WHAT YOU HAVE TO DO: Write out every entry word for word.

[Dataset entries]
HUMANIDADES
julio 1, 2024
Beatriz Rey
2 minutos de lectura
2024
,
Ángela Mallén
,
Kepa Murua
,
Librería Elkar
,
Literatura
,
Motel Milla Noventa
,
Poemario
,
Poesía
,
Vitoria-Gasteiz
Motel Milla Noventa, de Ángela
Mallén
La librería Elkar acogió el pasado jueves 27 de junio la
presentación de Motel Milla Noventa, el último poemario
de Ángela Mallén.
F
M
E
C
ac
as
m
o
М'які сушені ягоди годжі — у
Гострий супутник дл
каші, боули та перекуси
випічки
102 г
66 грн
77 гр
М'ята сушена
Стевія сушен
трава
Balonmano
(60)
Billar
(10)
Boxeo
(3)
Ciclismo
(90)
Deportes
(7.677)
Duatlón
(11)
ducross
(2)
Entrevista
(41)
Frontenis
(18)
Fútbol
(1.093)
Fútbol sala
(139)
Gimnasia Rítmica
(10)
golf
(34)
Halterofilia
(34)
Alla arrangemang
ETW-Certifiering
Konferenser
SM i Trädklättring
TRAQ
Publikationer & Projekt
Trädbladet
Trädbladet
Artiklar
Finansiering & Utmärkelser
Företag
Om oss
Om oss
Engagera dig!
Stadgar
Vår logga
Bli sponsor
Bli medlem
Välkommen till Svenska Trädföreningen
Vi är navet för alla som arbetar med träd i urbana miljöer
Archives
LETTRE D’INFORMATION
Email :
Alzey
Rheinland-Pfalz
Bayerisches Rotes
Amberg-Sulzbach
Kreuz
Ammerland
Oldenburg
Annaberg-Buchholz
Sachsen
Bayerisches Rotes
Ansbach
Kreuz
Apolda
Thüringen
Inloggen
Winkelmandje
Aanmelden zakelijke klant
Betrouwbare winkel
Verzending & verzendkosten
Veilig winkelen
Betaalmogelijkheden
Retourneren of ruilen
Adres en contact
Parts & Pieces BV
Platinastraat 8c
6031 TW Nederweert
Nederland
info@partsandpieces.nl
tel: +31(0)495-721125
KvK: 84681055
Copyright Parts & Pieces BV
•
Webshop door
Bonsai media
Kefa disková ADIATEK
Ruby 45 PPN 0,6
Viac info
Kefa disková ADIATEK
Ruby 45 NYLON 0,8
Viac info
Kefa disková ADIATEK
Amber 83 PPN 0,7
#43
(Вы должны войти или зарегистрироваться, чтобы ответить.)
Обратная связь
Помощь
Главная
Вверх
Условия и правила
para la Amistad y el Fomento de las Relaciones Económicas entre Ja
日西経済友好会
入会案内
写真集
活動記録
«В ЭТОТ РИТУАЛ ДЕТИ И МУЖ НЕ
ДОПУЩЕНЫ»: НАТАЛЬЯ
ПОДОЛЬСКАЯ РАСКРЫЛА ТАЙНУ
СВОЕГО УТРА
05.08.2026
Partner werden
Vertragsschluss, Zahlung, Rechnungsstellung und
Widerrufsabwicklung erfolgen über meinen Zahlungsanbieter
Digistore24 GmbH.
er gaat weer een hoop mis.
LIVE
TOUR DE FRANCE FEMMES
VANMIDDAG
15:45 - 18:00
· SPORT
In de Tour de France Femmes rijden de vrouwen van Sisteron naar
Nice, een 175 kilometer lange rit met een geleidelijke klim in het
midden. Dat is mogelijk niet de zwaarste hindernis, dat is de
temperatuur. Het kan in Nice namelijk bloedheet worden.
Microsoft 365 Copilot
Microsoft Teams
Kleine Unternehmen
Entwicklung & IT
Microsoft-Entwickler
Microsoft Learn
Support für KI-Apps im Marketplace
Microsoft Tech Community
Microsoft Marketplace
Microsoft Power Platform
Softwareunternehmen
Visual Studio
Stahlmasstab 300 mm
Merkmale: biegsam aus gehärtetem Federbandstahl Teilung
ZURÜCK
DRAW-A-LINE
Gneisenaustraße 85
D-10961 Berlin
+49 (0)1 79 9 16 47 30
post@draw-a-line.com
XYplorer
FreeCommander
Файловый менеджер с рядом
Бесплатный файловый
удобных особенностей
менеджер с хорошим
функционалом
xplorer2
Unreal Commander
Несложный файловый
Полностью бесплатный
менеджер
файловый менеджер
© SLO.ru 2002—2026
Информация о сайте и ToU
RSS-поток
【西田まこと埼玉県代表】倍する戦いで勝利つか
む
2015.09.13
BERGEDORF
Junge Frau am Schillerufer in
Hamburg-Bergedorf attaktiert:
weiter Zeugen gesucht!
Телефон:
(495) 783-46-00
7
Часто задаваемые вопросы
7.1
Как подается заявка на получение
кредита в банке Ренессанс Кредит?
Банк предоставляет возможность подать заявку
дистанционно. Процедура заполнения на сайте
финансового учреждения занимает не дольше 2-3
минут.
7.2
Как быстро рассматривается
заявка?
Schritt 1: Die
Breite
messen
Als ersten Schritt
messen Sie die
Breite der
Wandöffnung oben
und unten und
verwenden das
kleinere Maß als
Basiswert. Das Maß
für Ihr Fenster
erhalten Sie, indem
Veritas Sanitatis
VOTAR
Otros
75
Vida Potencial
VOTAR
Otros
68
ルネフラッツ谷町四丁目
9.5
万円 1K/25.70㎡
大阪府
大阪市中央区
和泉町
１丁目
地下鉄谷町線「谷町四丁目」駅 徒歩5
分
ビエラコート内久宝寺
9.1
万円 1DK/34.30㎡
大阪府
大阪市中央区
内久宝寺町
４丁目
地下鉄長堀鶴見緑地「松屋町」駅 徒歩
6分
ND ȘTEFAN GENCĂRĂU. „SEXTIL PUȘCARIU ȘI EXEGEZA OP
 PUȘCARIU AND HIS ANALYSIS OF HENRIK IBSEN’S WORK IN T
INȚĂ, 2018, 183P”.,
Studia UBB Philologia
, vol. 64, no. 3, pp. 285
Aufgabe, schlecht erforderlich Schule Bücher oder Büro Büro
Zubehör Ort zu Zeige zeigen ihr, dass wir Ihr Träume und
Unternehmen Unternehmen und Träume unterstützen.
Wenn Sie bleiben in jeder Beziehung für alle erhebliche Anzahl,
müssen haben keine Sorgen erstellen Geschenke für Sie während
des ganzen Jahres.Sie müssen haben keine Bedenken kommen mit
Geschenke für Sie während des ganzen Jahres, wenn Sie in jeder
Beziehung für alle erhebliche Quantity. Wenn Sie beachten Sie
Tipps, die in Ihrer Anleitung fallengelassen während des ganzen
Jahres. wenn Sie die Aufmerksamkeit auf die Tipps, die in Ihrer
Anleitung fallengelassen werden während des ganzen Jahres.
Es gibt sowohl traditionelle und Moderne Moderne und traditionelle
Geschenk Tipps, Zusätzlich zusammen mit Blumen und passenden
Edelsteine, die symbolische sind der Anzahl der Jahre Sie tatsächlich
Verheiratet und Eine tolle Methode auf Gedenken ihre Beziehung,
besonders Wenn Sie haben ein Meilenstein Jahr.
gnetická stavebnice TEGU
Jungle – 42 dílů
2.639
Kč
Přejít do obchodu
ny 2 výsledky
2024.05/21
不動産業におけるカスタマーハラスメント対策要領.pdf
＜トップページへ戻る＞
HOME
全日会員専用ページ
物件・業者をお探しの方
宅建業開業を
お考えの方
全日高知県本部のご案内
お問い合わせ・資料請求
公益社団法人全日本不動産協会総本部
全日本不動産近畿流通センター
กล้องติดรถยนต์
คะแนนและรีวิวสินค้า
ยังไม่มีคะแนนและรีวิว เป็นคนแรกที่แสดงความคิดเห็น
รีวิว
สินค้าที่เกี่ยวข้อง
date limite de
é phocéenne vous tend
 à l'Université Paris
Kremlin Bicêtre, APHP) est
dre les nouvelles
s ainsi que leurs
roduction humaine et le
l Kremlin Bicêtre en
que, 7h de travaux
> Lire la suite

TASK RESPONSE:
HUMANIDADES
julio 1, 2024
Beatriz Rey
2 minutos de lectura
2024
,
Ángela Mallén
,
Kepa Murua
,
Librería Elkar
,
Literatura
,
Motel Milla Noventa
,
Poemario
,
Poesía
,
Vitoria-Gasteiz
Motel Milla Noventa, de Ángela
Mallén
La librería Elkar acogió el pasado jueves 27 de junio la
presentación de Motel Milla Noventa, el último poemario
de Ángela Mallén.
F
M
E
C
ac
as
m
o
М'які сушені ягоди годжі — у
Гострий супутник дл
каші, боули та перекуси
випічки
102 г
66 грн
77 гр
М'ята сушена
Стевія сушен
трава
Balonmano
(60)
Billar
(10)
Boxeo
(3)
Ciclismo
(90)
Deportes
(7.677)
Duatlón
(11)
ducross
(2)
Entrevista
(41)
Frontenis
(18)
Fútbol
(1.093)
Fútbol sala
(139)
Gimnasia Rítmica
(10)
golf
(34)
Halterofilia
(34)
Alla arrangemang
ETW-Certifiering
Konferenser
SM i Trädklättring
TRAQ
Publikationer & Projekt
Trädbladet
Trädbladet
Artiklar
Finansiering & Utmärkelser
Företag
Om oss
Om oss
Engagera dig!
Stadgar
Vår logga
Bli sponsor
Bli medlem
Välkommen till Svenska Trädföreningen
Vi är navet för alla som arbetar med träd i urbana miljöer
Archives
LETTRE D’INFORMATION
Email :
Alzey
Rheinland-Pfalz
Bayerisches Rotes
Amberg-Sulzbach
Kreuz
Ammerland
Oldenburg
Annaberg-Buchholz
Sachsen
Bayerisches Rotes
Ansbach
Kreuz
Apolda
Thüringen
Inloggen
Winkelmandje
Aanmelden zakelijke klant
Betrouwbare winkel
Verzending & verzendkosten
Veilig winkelen
Betaalmogelijkheden
Retourneren of ruilen
Adres en contact
Parts & Pieces BV
Platinastraat 8c
6031 TW Nederweert
Nederland
info@partsandpieces.nl
tel: +31(0)495-721125
KvK: 84681055
Copyright Parts & Pieces BV
•
Webshop door
Bonsai media
Kefa disková ADIATEK
Ruby 45 PPN 0,6
Viac info
Kefa disková ADIATEK
Ruby 45 NYLON 0,8
Viac info
Kefa disková ADIATEK
Amber 83 PPN 0,7
#43
(Вы должны войти или зарегистрироваться, чтобы ответить.)
Обратная связь
Помощь
Главная
Вверх
Условия и правила
para la Amistad y el Fomento de las Relaciones Económicas entre Ja
日西経済友好会
入会案内
写真集
活動記録
«В ЭТОТ РИТУАЛ ДЕТИ И МУЖ НЕ
ДОПУЩЕНЫ»: НАТАЛЬЯ
ПОДОЛЬСКАЯ РАСКРЫЛА ТАЙНУ
СВОЕГО УТРА
05.08.2026
Partner werden
Vertragsschluss, Zahlung, Rechnungsstellung und
Widerrufsabwicklung erfolgen über meinen Zahlungsanbieter
Digistore24 GmbH.
er gaat weer een hoop mis.
LIVE
TOUR DE FRANCE FEMMES
VANMIDDAG
15:45 - 18:00
· SPORT
In de Tour de France Femmes rijden de vrouwen van Sisteron naar
Nice, een 175 kilometer lange rit met een geleidelijke klim in het
midden. Dat is mogelijk niet de zwaarste hindernis, dat is de
temperatuur. Het kan in Nice namelijk bloedheet worden.
Microsoft 365 Copilot
Microsoft Teams
Kleine Unternehmen
Entwicklung & IT
Microsoft-Entwickler
Microsoft Learn
Support für KI-Apps im Marketplace
Microsoft Tech Community
Microsoft Marketplace
Microsoft Power Platform
Softwareunternehmen
Visual Studio
Stahlmasstab 300 mm
Merkmale: biegsam aus gehärtetem Federbandstahl Teilung
ZURÜCK
DRAW-A-LINE
Gneisenaustraße 85
D-10961 Berlin
+49 (0)1 79 9 16 47 30
post@draw-a-line.com
XYplorer
FreeCommander
Файловый менеджер с рядом
Бесплатный файловый
удобных особенностей
менеджер с хорошим
функционалом
xplorer2
Unreal Commander
Несложный файловый
Полностью бесплатный
менеджер
файловый менеджер
© SLO.ru 2002—2026
Информация о сайте и ToU
RSS-поток
【西田まこと埼玉県代表】倍する戦いで勝利つか
む
2015.09.13
BERGEDORF
Junge Frau am Schillerufer in
Hamburg-Bergedorf attaktiert:
weiter Zeugen gesucht!
Телефон:
(495) 783-46-00
7
Часто задаваемые вопросы
7.1
Как подается заявка на получение
кредита в банке Ренессанс Кредит?
Банк предоставляет возможность подать заявку
дистанционно. Процедура заполнения на сайте
финансового учреждения занимает не дольше 2-3
минут.
7.2
Как быстро рассматривается
заявка?
Schritt 1: Die
Breite
messen
Als ersten Schritt
messen Sie die
Breite der
Wandöffnung oben
und unten und
verwenden das
kleinere Maß als
Basiswert. Das Maß
für Ihr Fenster
erhalten Sie, indem
Veritas Sanitatis
VOTAR
Otros
75
Vida Potencial
VOTAR
Otros
68
ルネフラッツ谷町四丁目
9.5
万円 1K/25.70㎡
大阪府
大阪市中央区
和泉町
１丁目
地下鉄谷町線「谷町四丁目」駅 徒歩5
分
ビエラコート内久宝寺
9.1
万円 1DK/34.30㎡
大阪府
大阪市中央区
内久宝寺町
４丁目
地下鉄長堀鶴見緑地「松屋町」駅 徒歩
6分
ND ȘTEFAN GENCĂRĂU. „SEXTIL PUȘCARIU ȘI EXEGEZA OP
 PUȘCARIU AND HIS ANALYSIS OF HENRIK IBSEN’S WORK IN T
INȚĂ, 2018, 183P”.,
Studia UBB Philologia
, vol. 64, no. 3, pp. 285
Aufgabe, schlecht erforderlich Schule Bücher oder Büro Büro
Zubehör Ort zu Zeige zeigen ihr, dass wir Ihr Träume und
Unternehmen Unternehmen und Träume unterstützen.
Wenn Sie bleiben in jeder Beziehung für alle erhebliche Anzahl,
müssen haben keine Sorgen erstellen Geschenke für Sie während
des ganzen Jahres.Sie müssen haben keine Bedenken kommen mit
Geschenke für Sie während des ganzen Jahres, wenn Sie in jeder
Beziehung für alle erhebliche Quantity. Wenn Sie beachten Sie
Tipps, die in Ihrer Anleitung fallengelassen während des ganzen
Jahres. wenn Sie die Aufmerksamkeit auf die Tipps, die in Ihrer
Anleitung fallengelassen werden während des ganzen Jahres.
Es gibt sowohl traditionelle und Moderne Moderne und traditionelle
Geschenk Tipps, Zusätzlich zusammen mit Blumen und passenden
Edelsteine, die symbolische sind der Anzahl der Jahre Sie tatsächlich
Verheiratet und Eine tolle Methode auf Gedenken ihre Beziehung,
besonders Wenn Sie haben ein Meilenstein Jahr.
gnetická stavebnice TEGU
Jungle – 42 dílů
2.639
Kč
Přejít do obchodu
ny 2 výsledky
2024.05/21
不動産業におけるカスタマーハラスメント対策要領.pdf
＜トップページへ戻る＞
HOME
全日会員専用ページ
物件・業者をお探しの方
宅建業開業を
お考えの方
全日高知県本部のご案内
お問い合わせ・資料請求
公益社団法人全日本不動産協会総本部
全日本不動産近畿流通センター
กล้องติดรถยนต์
คะแนนและรีวิวสินค้า
ยังไม่มีคะแนนและรีวิว เป็นคนแรกที่แสดงความคิดเห็น
รีวิว
สินค้าที่เกี่ยวข้อง
date limite de
é phocéenne vous tend
 à l'Université Paris
Kremlin Bicêtre, APHP) est
dre les nouvelles
s ainsi que leurs
roduction humaine et le
l Kremlin Bicêtre en
que, 7h de travaux
> Lire la suite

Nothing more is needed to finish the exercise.